== TASK DIRECTIONS ==
Can you express every text line of the listing below as a Markdown table with the columns "No." and "Line", numbering the rows, skipping blank lines, and leaving out the pictures?

Extracted data entries:
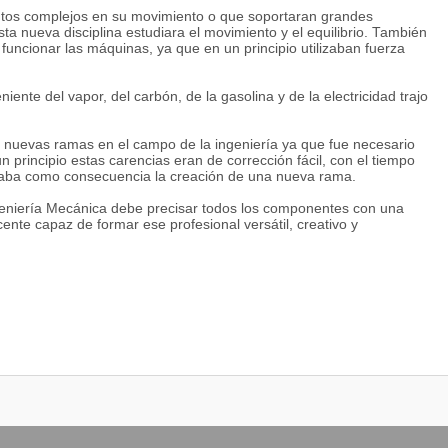
ntos complejos en su movimiento o que soportaran grandes
ta nueva disciplina estudiara el movimiento y el equilibrio. También
uncionar las máquinas, ya que en un principio utilizaban fuerza
nte del vapor, del carbón, de la gasolina y de la electricidad trajo
er nuevas ramas en el campo de la ingeniería ya que fue necesario
 principio estas carencias eran de corrección fácil, con el tiempo
 daba como consecuencia la creación de una nueva rama.
ngeniería Mecánica debe precisar todos los componentes con una
cente capaz de formar ese profesional versátil, creativo y
xcelencia académica en la formación de un profesional competente a
rrollo socioeconómico del país.
de Ciencias de la Ingeniería de la Universidad Técnica Estatal de
etentes con sólidos conocimientos de la Ingeniería en Mecánica,
 de aprovechar la nueva tecnología y la ciencia para resolver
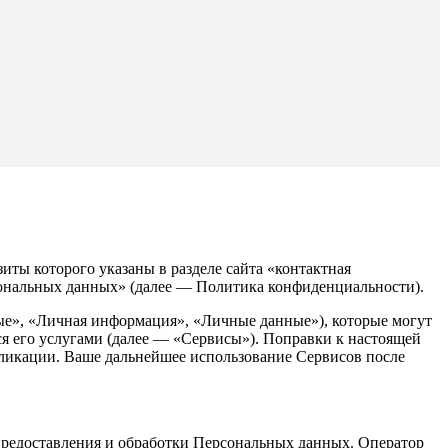
ы которого указаны в разделе сайта «контактная
рсональных данных» (далее — Политика конфиденциальности).
е», «Личная информация», «Личные данные»), которые могут
я его услугами (далее — «Сервисы»). Поправки к настоящей
бликации. Ваше дальнейшее использование Сервисов после
редоставления и обработки Персональных данных. Оператор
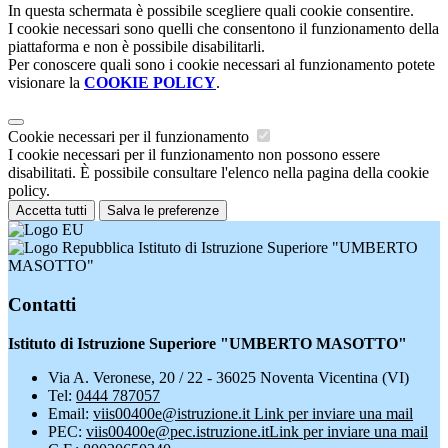
In questa schermata è possibile scegliere quali cookie consentire.
I cookie necessari sono quelli che consentono il funzionamento della
piattaforma e non è possibile disabilitarli.
Per conoscere quali sono i cookie necessari al funzionamento potete
visionare la
COOKIE POLICY
.
Cookie necessari per il funzionamento
I cookie necessari per il funzionamento non possono essere
disabilitati. È possibile consultare l'elenco nella pagina della cookie
policy.
Accetta tutti
Salva le preferenze
Istituto di Istruzione Superiore "UMBERTO
MASOTTO"
Contatti
Istituto di Istruzione Superiore "UMBERTO MASOTTO"
Via A. Veronese, 20 / 22 - 36025 Noventa Vicentina (VI)
Tel:
0444 787057
Email:
viis00400e@istruzione.it
Link per inviare una mail
PEC:
viis00400e@pec.istruzione.it
Link per inviare una mail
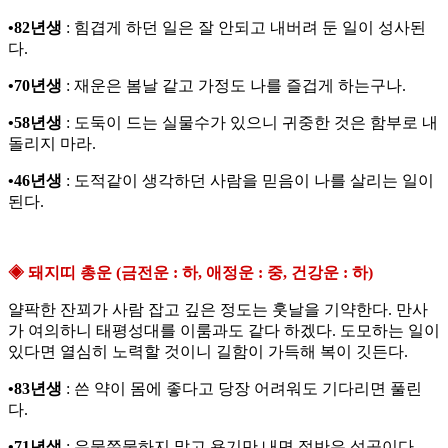
•82년생
: 힘겹게 하던 일은 잘 안되고 내버려 둔 일이 성사된
다.
•70년생
: 재운은 봄날 같고 가정도 나를 즐겁게 하는구나.
•58년생
: 도둑이 드는 실물수가 있으니 귀중한 것은 함부로 내
돌리지 마라.
•46년생
: 도적같이 생각하던 사람을 믿음이 나를 살리는 일이
된다.
◈ 돼지띠 총운 (금전운 : 하, 애정운 : 중, 건강운 : 하)
얄팍한 잔꾀가 사람 잡고 깊은 정도는 훗날을 기약한다. 만사
가 여의하니 태평성대를 이룸과도 같다 하겠다. 도모하는 일이
있다면 열심히 노력할 것이니 길함이 가득해 복이 깃든다.
•83년생
: 쓴 약이 몸에 좋다고 당장 어려워도 기다리면 풀린
다.
•71년생
: 우물쭈물하지 말고 용기만 내면 절반은 성공이다.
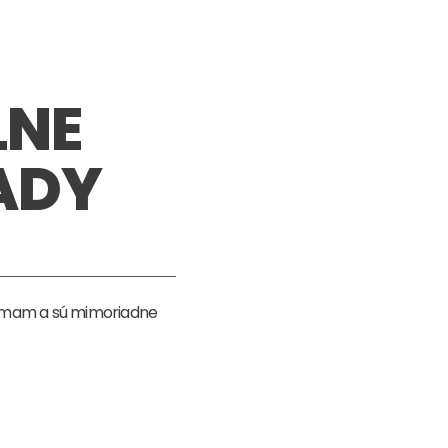
LNE
ADY
témam a sú mimoriadne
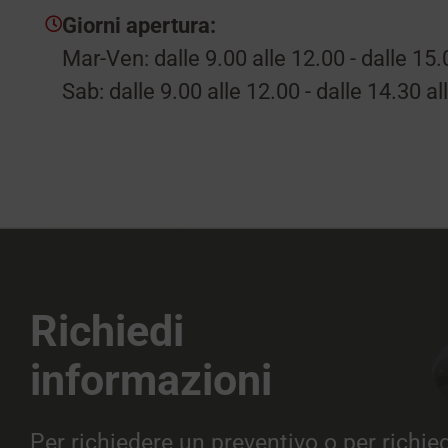
Giorni apertura:
Mar-Ven: dalle 9.00 alle 12.00 - dalle 15.
Sab: dalle 9.00 alle 12.00 - dalle 14.30 al
Richiedi
informazioni
Per richiedere un preventivo o per richie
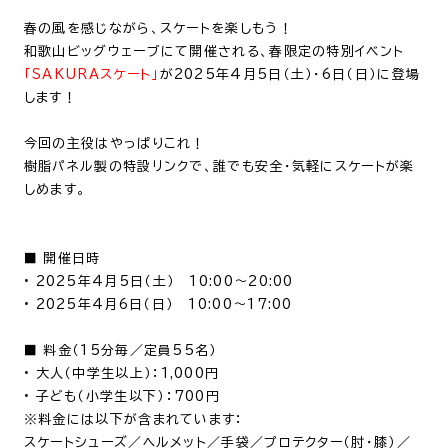
春の風を感じながら、スケートを楽しもう！
和歌山ビッグウェーブにて開催される、春限定の特別イベント
「SAKURAスケート」
が2025年4月5日（土）・6日（日）に登場
します！
今回の主役はやっぱりこれ！
樹脂パネル製の特設リンクで、誰でも安全・気軽にスケートが楽
しめます。
■ 開催日時
•
2025年4月5日（土） 10:00～20:00
•
2025年4月6日（日） 10:00～17:00
■ 料金（15分毎／定員55名）
•
大人（中学生以上）：1,000円
•
子ども（小学生以下）：700円
※料金には以下が含まれています：
スケートシューズ／ヘルメット／手袋／プロテクター（肘・膝）／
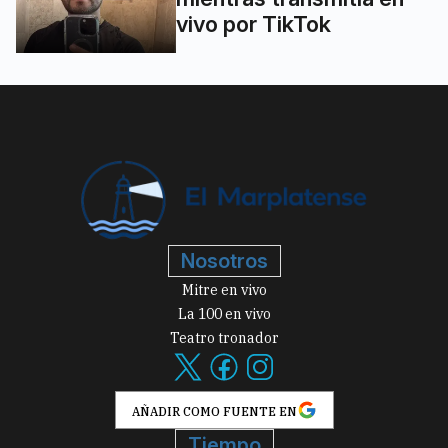
vivo por TikTok
Nosotros
Mitre en vivo
La 100 en vivo
Teatro tronador
AÑADIR COMO FUENTE EN
Tiempo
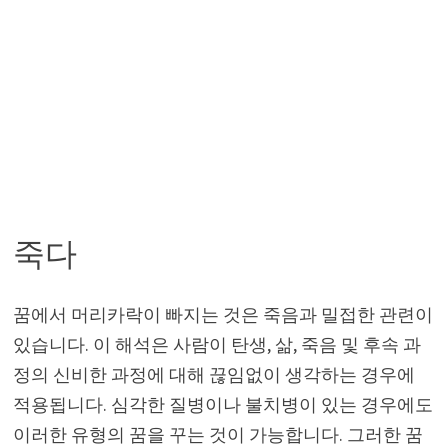
죽다
꿈에서 머리카락이 빠지는 것은 죽음과 밀접한 관련이
있습니다. 이 해석은 사람이 탄생, 삶, 죽음 및 후속 과
정의 신비한 과정에 대해 끊임없이 생각하는 경우에
적용됩니다. 심각한 질병이나 불치병이 있는 경우에도
이러한 유형의 꿈을 꾸는 것이 가능합니다. 그러한 꿈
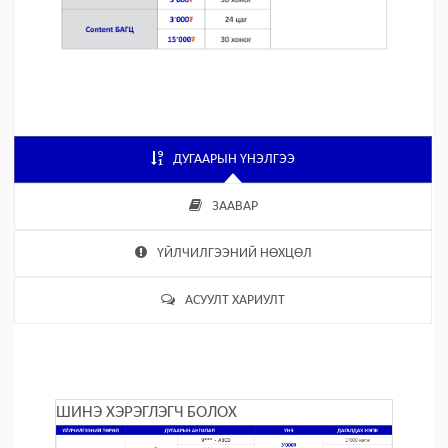
ДУГААРЫН ҮНЭЛГЭЭ
ЗААВАР
ҮЙЛЧИЛГЭЭНИЙ НӨХЦӨЛ
АСУУЛТ ХАРИУЛТ
ШИНЭ ХЭРЭГЛЭГЧ БОЛОХ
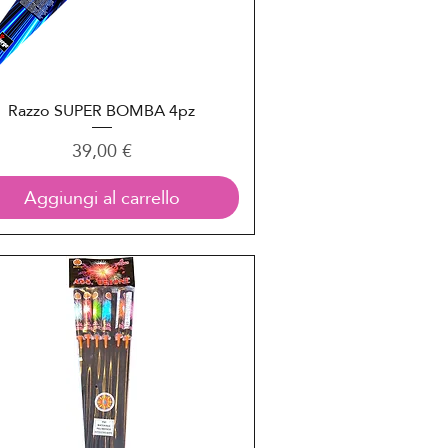
Razzo SUPER BOMBA 4pz
Vista rapida
Prezzo
39,00 €
Aggiungi al carrello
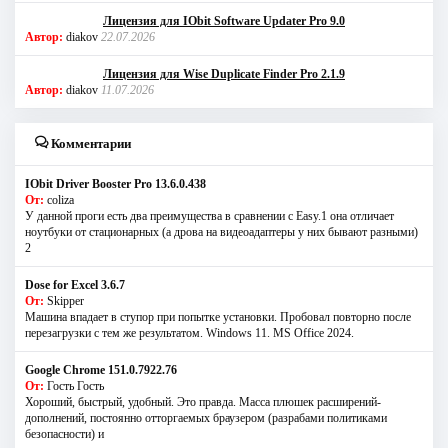
Лицензия для IObit Software Updater Pro 9.0
Автор:
diakov
22.07.2026
Лицензия для Wise Duplicate Finder Pro 2.1.9
Автор:
diakov
11.07.2026
Комментарии
IObit Driver Booster Pro 13.6.0.438
От:
coliza
У данной проги есть два преимущества в сравнении с Easy.1 она отличает
ноутбуки от стационарных (а дрова на видеоадаптеры у них бывают разными)
2
Dose for Excel 3.6.7
От:
Skipper
Машина впадает в ступор при попытке установки. Пробовал повторно после
перезагрузки с тем же результатом. Windows 11. MS Offiсe 2024.
Google Chrome 151.0.7922.76
От:
Гость Гость
Хороший, быстрый, удобный. Это правда. Масса плюшек расширений-
дополнений, постоянно отторгаемых браузером (разрабами политиками
безопасности) и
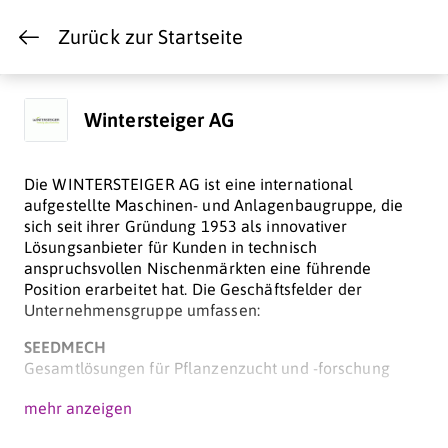
Zurück zur Startseite
Wintersteiger AG
Die WINTERSTEIGER AG ist eine international
aufgestellte Maschinen- und Anlagenbaugruppe, die
sich seit ihrer Gründung 1953 als innovativer
Lösungsanbieter für Kunden in technisch
anspruchsvollen Nischenmärkten eine führende
Position erarbeitet hat. Die Geschäftsfelder der
Unternehmensgruppe umfassen:
SEEDMECH
Gesamtlösungen für Pflanzenzucht und -forschung
SPORTS
mehr anzeigen
Gesamtlösungen für den Verleih und Service von Ski
und Snowboards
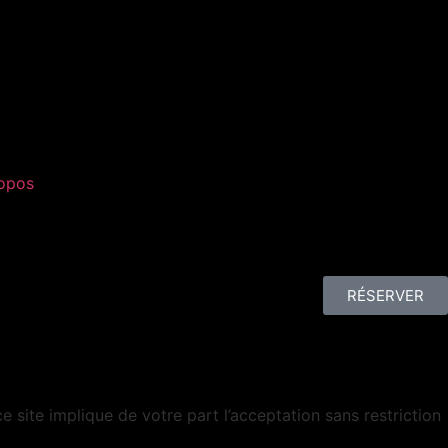
opos
RÉSERVER
 ce site implique de votre part l’acceptation sans restriction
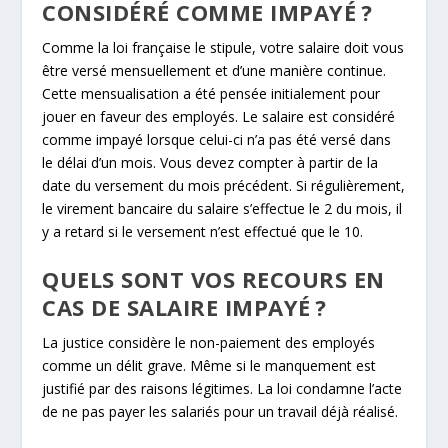
CONSIDÉRÉ COMME IMPAYÉ ?
Comme la loi française le stipule, votre salaire doit vous
être versé mensuellement et d’une manière continue.
Cette mensualisation a été pensée initialement pour
jouer en faveur des employés. Le salaire est considéré
comme impayé lorsque celui-ci n’a pas été versé dans
le délai d’un mois. Vous devez compter à partir de la
date du versement du mois précédent. Si régulièrement,
le virement bancaire du salaire s’effectue le 2 du mois, il
y a retard si le versement n’est effectué que le 10.
QUELS SONT VOS RECOURS EN
CAS DE SALAIRE IMPAYÉ ?
La justice considère le non-paiement des employés
comme un délit grave. Même si le manquement est
justifié par des raisons légitimes. La loi condamne l’acte
de ne pas payer les salariés pour un travail déjà réalisé.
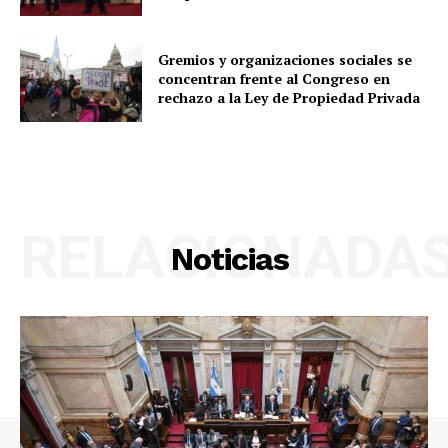
Gremios y organizaciones sociales se
concentran frente al Congreso en
rechazo a la Ley de Propiedad Privada
RELACIONADA
Noticias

== EXERCISE ANSWER ==
| No. | Line |
|---|---|
| 1 | ntos complejos en su movimiento o que soportaran grandes |
| 2 | ta nueva disciplina estudiara el movimiento y el equilibrio. También |
| 3 | uncionar las máquinas, ya que en un principio utilizaban fuerza |
| 4 | nte del vapor, del carbón, de la gasolina y de la electricidad trajo |
| 5 | er nuevas ramas en el campo de la ingeniería ya que fue necesario |
| 6 |  principio estas carencias eran de corrección fácil, con el tiempo |
| 7 |  daba como consecuencia la creación de una nueva rama. |
| 8 | ngeniería Mecánica debe precisar todos los componentes con una |
| 9 | cente capaz de formar ese profesional versátil, creativo y |
| 10 | xcelencia académica en la formación de un profesional competente a |
| 11 | rrollo socioeconómico del país. |
| 12 | de Ciencias de la Ingeniería de la Universidad Técnica Estatal de |
| 13 | etentes con sólidos conocimientos de la Ingeniería en Mecánica, |
| 14 |  de aprovechar la nueva tecnología y la ciencia para resolver |
| 15 | ы которого указаны в разделе сайта «контактная |
| 16 | рсональных данных» (далее — Политика конфиденциальности). |
| 17 | е», «Личная информация», «Личные данные»), которые могут |
| 18 | я его услугами (далее — «Сервисы»). Поправки к настоящей |
| 19 | бликации. Ваше дальнейшее использование Сервисов после |
| 20 | редоставления и обработки Персональных данных. Оператор |
| 21 | In questa schermata è possibile scegliere quali cookie consentire. |
| 22 | I cookie necessari sono quelli che consentono il funzionamento della |
| 23 | piattaforma e non è possibile disabilitarli. |
| 24 | Per conoscere quali sono i cookie necessari al funzionamento potete |
| 25 | visionare la |
| 26 | COOKIE POLICY |
| 27 | . |
| 28 | Cookie necessari per il funzionamento |
| 29 | I cookie necessari per il funzionamento non possono essere |
| 30 | disabilitati. È possibile consultare l'elenco nella pagina della cookie |
| 31 | policy. |
| 32 | Accetta tutti |
| 33 | Salva le preferenze |
| 34 | Istituto di Istruzione Superiore "UMBERTO |
| 35 | MASOTTO" |
| 36 | Contatti |
| 37 | Istituto di Istruzione Superiore "UMBERTO MASOTTO" |
| 38 | Via A. Veronese, 20 / 22 - 36025 Noventa Vicentina (VI) |
| 39 | Tel: |
| 40 | 0444 787057 |
| 41 | Email: |
| 42 | viis00400e@istruzione.it |
| 43 | Link per inviare una mail |
| 44 | PEC: |
| 45 | viis00400e@pec.istruzione.it |
| 46 | Link per inviare una mail |
| 47 | •82년생 |
| 48 | : 힘겹게 하던 일은 잘 안되고 내버려 둔 일이 성사된 |
| 49 | 다. |
| 50 | •70년생 |
| 51 | : 재운은 봄날 같고 가정도 나를 즐겁게 하는구나. |
| 52 | •58년생 |
| 53 | : 도둑이 드는 실물수가 있으니 귀중한 것은 함부로 내 |
| 54 | 돌리지 마라. |
| 55 | •46년생 |
| 56 | : 도적같이 생각하던 사람을 믿음이 나를 살리는 일이 |
| 57 | 된다. |
| 58 | ◈ 돼지띠 총운 (금전운 : 하, 애정운 : 중, 건강운 : 하) |
| 59 | 얄팍한 잔꾀가 사람 잡고 깊은 정도는 훗날을 기약한다. 만사 |
| 60 | 가 여의하니 태평성대를 이룸과도 같다 하겠다. 도모하는 일이 |
| 61 | 있다면 열심히 노력할 것이니 길함이 가득해 복이 깃든다. |
| 62 | •83년생 |
| 63 | : 쓴 약이 몸에 좋다고 당장 어려워도 기다리면 풀린 |
| 64 | 다. |
| 65 | •71년생 |
| 66 | : 우물쭈물하지 말고 용기만 내면 절반은 성공이다. |
| 67 | LNE |
| 68 | ADY |
| 69 | témam a sú mimoriadne |
| 70 | Giorni apertura: |
| 71 | Mar-Ven: dalle 9.00 alle 12.00 - dalle 15. |
| 72 | Sab: dalle 9.00 alle 12.00 - dalle 14.30 al |
| 73 | Richiedi |
| 74 | informazioni |
| 75 | Per richiedere un preventivo o per richie |
| 76 | 春の風を感じながら、スケートを楽しもう！ |
| 77 | 和歌山ビッグウェーブにて開催される、春限定の特別イベント |
| 78 | 「SAKURAスケート」 |
| 79 | が2025年4月5日（土）・6日（日）に登場 |
| 80 | します！ |
| 81 | 今回の主役はやっぱりこれ！ |
| 82 | 樹脂パネル製の特設リンクで、誰でも安全・気軽にスケートが楽 |
| 83 | しめます。 |
| 84 | ■ 開催日時 |
| 85 | • |
| 86 | 2025年4月5日（土） 10:00～20:00 |
| 87 | • |
| 88 | 2025年4月6日（日） 10:00～17:00 |
| 89 | ■ 料金（15分毎／定員55名） |
| 90 | • |
| 91 | 大人（中学生以上）：1,000円 |
| 92 | • |
| 93 | 子ども（小学生以下）：700円 |
| 94 | ※料金には以下が含まれています： |
| 95 | スケートシューズ／ヘルメット／手袋／プロテクター（肘・膝）／ |
| 96 | vivo por TikTok |
| 97 | Nosotros |
| 98 | Mitre en vivo |
| 99 | La 100 en vivo |
| 100 | Teatro tronador |
| 101 | AÑADIR COMO FUENTE EN |
| 102 | Tiempo |
| 103 | 죽다 |
| 104 | 꿈에서 머리카락이 빠지는 것은 죽음과 밀접한 관련이 |
| 105 | 있습니다. 이 해석은 사람이 탄생, 삶, 죽음 및 후속 과 |
| 106 | 정의 신비한 과정에 대해 끊임없이 생각하는 경우에 |
| 107 | 적용됩니다. 심각한 질병이나 불치병이 있는 경우에도 |
| 108 | 이러한 유형의 꿈을 꾸는 것이 가능합니다. 그러한 꿈 |
| 109 | ДУГААРЫН ҮНЭЛГЭЭ |
| 110 | ЗААВАР |
| 111 | ҮЙЛЧИЛГЭЭНИЙ НӨХЦӨЛ |
| 112 | АСУУЛТ ХАРИУЛТ |
| 113 | ШИНЭ ХЭРЭГЛЭГЧ БОЛОХ |
| 114 | Razzo SUPER BOMBA 4pz |
| 115 | Vista rapida |
| 116 | Prezzo |
| 117 | 39,00 € |
| 118 | Aggiungi al carrello |
| 119 | Лицензия для IObit Software Updater Pro 9.0 |
| 120 | Автор: |
| 121 | diakov |
| 122 | 22.07.2026 |
| 123 | Лицензия для Wise Duplicate Finder Pro 2.1.9 |
| 124 | Автор: |
| 125 | diakov |
| 126 | 11.07.2026 |
| 127 | Комментарии |
| 128 | IObit Driver Booster Pro 13.6.0.438 |
| 129 | От: |
| 130 | coliza |
| 131 | У данной проги есть два преимущества в сравнении с Easy.1 она отличает |
| 132 | ноутбуки от стационарных (а дрова на видеоадаптеры у них бывают разными) |
| 133 | 2 |
| 134 | Dose for Excel 3.6.7 |
| 135 | От: |
| 136 | Skipper |
| 137 | Машина впадает в ступор при попытке установки. Пробовал повторно после |
| 138 | перезагрузки с тем же результатом. Windows 11. MS Offiсe 2024. |
| 139 | Google Chrome 151.0.7922.76 |
| 140 | От: |
| 141 | Гость Гость |
| 142 | Хороший, быстрый, удобный. Это правда. Масса плюшек расширений- |
| 143 | дополнений, постоянно отторгаемых браузером (разрабами политиками |
| 144 | безопасности) и |
| 145 | Zurück zur Startseite |
| 146 | Wintersteiger AG |
| 147 | Die WINTERSTEIGER AG ist eine international |
| 148 | aufgestellte Maschinen- und Anlagenbaugruppe, die |
| 149 | sich seit ihrer Gründung 1953 als innovativer |
| 150 | Lösungsanbieter für Kunden in technisch |
| 151 | anspruchsvollen Nischenmärkten eine führende |
| 152 | Position erarbeitet hat. Die Geschäftsfelder der |
| 153 | Unternehmensgruppe umfassen: |
| 154 | SEEDMECH |
| 155 | Gesamtlösungen für Pflanzenzucht und -forschung |
| 156 | SPORTS |
| 157 | mehr anzeigen |
| 158 | Gesamtlösungen für den Verleih und Service von Ski |
| 159 | und Snowboards |
| 160 | opos |
| 161 | RÉSERVER |
| 162 |  ce site implique de votre part l’acceptation sans restriction |
| 163 | CONSIDÉRÉ COMME IMPAYÉ ? |
| 164 | Comme la loi française le stipule, votre salaire doit vous |
| 165 | être versé mensuellement et d’une manière continue. |
| 166 | Cette mensualisation a été pensée initialement pour |
| 167 | jouer en faveur des employés. Le salaire est considéré |
| 168 | comme impayé lorsque celui-ci n’a pas été versé dans |
| 169 | le délai d’un mois. Vous devez compter à partir de la |
| 170 | date du versement du mois précédent. Si régulièrement, |
| 171 | le virement bancaire du salaire s’effectue le 2 du mois, il |
| 172 | y a retard si le versement n’est effectué que le 10. |
| 173 | QUELS SONT VOS RECOURS EN |
| 174 | CAS DE SALAIRE IMPAYÉ ? |
| 175 | La justice considère le non-paiement des employés |
| 176 | comme un délit grave. Même si le manquement est |
| 177 | justifié par des raisons légitimes. La loi condamne l’acte |
| 178 | de ne pas payer les salariés pour un travail déjà réalisé. |
| 179 | Gremios y organizaciones sociales se |
| 180 | concentran frente al Congreso en |
| 181 | rechazo a la Ley de Propiedad Privada |
| 182 | RELACIONADA |
| 183 | Noticias |